• _EJERCICIOS PROPUESTOS_:
• 1. Indica si cada afirmación concuerda con el fragmento sobre la ruptura familiar, respondiendo sí o no y citando literalmente las palabras del fragmento que lo deciden. (a) Según Muñoz, recibimos de la familia de origen nuestro primer mapa relacional. (b) Muñoz afirma que cortar la relación es siempre la única opción. (c) Muñoz subraya la importancia de contar con un acompañamiento terapéutico.
• 2. Por favor, reproduce el pasaje del fragmento sobre la ruptura familiar comprendido entre "De hecho, si" y "de la Salud.", ambos incluidos.

De hecho, si los procesos familiares de este tipo son complejos no es solo por el peso que tiene la familia a nivel social o cultural, sino también personal y psicológico. “A nivel muy primario recibimos de nuestra familia de origen nuestro primer mapa relacional. Ese proceso de ruptura implica algo muy nuclear porque es cuestionar la forma de relación y de ver el mundo con la que has crecido. Es un vínculo que tiene una cualidad muy concreta”, explica Dámaris Muñoz, también codirectora del máster y doctora en Psicología Clínica y de la Salud.
Recolocarse emocionalmente
Por eso la sacudida vital que supone tomar la decisión de cortar la relación arrastra tantas cosas que deben recolocarse emocionalmente, señalan las expertas. “A veces es la única opción, pero no es romper y ya está, hay que tener cuidado con no simplificar lo que supone esto para una persona porque implicará resituar muchas cosas y es posible que se enfrente a sensaciones de rechazo, de falta de comprensión o también un sentimiento de soledad muy profundo, de responsabilidad o culpa”, señala Muñoz, que apunta a la importancia de contar con un “acompañamiento terapéutico”.

Entradas de datos guardadas:
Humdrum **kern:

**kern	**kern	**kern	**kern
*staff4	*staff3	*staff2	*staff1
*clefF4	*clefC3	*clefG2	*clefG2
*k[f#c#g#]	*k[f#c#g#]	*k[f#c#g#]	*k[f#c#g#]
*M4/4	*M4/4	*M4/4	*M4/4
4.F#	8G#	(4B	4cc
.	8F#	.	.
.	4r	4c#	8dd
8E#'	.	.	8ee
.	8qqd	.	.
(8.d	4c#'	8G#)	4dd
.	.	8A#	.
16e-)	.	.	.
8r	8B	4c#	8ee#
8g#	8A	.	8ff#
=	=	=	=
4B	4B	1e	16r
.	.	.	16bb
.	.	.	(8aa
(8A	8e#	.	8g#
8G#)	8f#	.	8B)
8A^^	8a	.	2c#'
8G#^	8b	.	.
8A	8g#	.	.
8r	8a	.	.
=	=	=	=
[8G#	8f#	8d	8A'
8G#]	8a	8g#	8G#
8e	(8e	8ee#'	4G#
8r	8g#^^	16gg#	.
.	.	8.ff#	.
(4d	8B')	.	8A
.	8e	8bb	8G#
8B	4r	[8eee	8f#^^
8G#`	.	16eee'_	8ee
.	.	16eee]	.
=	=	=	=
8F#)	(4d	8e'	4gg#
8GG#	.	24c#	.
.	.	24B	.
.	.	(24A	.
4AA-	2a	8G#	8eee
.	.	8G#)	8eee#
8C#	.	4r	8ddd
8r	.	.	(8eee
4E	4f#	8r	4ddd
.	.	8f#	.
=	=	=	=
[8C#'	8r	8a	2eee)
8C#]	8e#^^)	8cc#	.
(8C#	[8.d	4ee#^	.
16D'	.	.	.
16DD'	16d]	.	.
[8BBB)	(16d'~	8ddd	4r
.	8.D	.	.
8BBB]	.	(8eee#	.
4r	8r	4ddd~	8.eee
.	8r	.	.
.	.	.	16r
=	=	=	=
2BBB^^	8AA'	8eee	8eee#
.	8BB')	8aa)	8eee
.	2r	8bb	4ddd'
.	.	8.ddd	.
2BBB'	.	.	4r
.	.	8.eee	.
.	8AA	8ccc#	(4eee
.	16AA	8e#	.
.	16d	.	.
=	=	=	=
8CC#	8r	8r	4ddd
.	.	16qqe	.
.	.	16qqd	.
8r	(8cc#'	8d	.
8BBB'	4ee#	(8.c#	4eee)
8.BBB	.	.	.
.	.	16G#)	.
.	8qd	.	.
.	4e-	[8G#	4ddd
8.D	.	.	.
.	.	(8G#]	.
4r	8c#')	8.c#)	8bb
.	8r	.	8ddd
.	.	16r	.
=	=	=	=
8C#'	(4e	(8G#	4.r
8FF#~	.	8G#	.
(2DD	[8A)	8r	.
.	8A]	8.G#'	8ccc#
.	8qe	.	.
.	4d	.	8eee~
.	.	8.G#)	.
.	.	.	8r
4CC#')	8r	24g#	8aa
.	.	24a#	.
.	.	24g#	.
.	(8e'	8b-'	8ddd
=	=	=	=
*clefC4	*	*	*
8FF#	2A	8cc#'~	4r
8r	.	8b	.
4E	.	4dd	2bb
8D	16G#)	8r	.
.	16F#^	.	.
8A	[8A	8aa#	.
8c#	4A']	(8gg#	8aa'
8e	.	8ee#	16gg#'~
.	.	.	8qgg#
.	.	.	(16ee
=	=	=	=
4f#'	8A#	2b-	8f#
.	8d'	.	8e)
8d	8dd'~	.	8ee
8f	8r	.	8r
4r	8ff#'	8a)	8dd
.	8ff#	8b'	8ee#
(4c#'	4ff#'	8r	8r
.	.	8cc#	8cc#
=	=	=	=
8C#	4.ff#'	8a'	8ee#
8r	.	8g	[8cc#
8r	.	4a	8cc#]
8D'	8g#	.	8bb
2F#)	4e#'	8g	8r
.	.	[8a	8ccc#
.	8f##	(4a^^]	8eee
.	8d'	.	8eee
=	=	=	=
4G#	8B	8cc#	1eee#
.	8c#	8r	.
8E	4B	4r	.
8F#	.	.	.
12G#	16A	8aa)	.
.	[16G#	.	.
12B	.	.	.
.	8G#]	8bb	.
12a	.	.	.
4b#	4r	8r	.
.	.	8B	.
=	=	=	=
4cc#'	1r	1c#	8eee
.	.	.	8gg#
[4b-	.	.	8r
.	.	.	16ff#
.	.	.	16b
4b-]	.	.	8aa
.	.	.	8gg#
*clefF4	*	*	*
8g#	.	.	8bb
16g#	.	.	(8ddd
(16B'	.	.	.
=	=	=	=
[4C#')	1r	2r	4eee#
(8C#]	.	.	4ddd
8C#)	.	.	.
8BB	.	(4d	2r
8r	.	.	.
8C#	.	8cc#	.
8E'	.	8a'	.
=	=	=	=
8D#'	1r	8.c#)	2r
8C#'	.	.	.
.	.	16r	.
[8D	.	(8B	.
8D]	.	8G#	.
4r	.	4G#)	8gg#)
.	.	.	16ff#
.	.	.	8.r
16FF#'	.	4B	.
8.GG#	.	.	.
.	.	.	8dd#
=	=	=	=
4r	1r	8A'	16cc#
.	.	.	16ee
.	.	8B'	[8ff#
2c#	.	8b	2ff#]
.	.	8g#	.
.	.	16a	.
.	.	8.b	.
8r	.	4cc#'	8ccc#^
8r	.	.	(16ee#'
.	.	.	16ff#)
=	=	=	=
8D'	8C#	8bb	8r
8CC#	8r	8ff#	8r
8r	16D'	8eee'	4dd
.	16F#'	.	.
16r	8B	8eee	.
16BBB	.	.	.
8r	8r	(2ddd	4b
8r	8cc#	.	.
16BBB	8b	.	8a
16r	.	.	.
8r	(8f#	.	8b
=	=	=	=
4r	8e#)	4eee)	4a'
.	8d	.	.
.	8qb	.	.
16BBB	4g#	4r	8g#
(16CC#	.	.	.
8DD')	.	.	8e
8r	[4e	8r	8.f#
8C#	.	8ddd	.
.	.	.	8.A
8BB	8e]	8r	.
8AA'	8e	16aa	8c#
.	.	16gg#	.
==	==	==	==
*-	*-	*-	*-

• _RESULTADOS POR TAREA_:
• 1.
(a) Sí: «A nivel muy primario recibimos de nuestra familia de origen nuestro primer mapa relacional.»
(b) No: «A veces es la única opción, pero no es romper y ya está».
(c) Sí: «que apunta a la importancia de contar con un “acompañamiento terapéutico”».

• 2.
De hecho, si los procesos familiares de este tipo son complejos no es solo por el peso que tiene la familia a nivel social o cultural, sino también personal y psicológico. “A nivel muy primario recibimos de nuestra familia de origen nuestro primer mapa relacional. Ese proceso de ruptura implica algo muy nuclear porque es cuestionar la forma de relación y de ver el mundo con la que has crecido. Es un vínculo que tiene una cualidad muy concreta”, explica Dámaris Muñoz, también codirectora del máster y doctora en Psicología Clínica y de la Salud.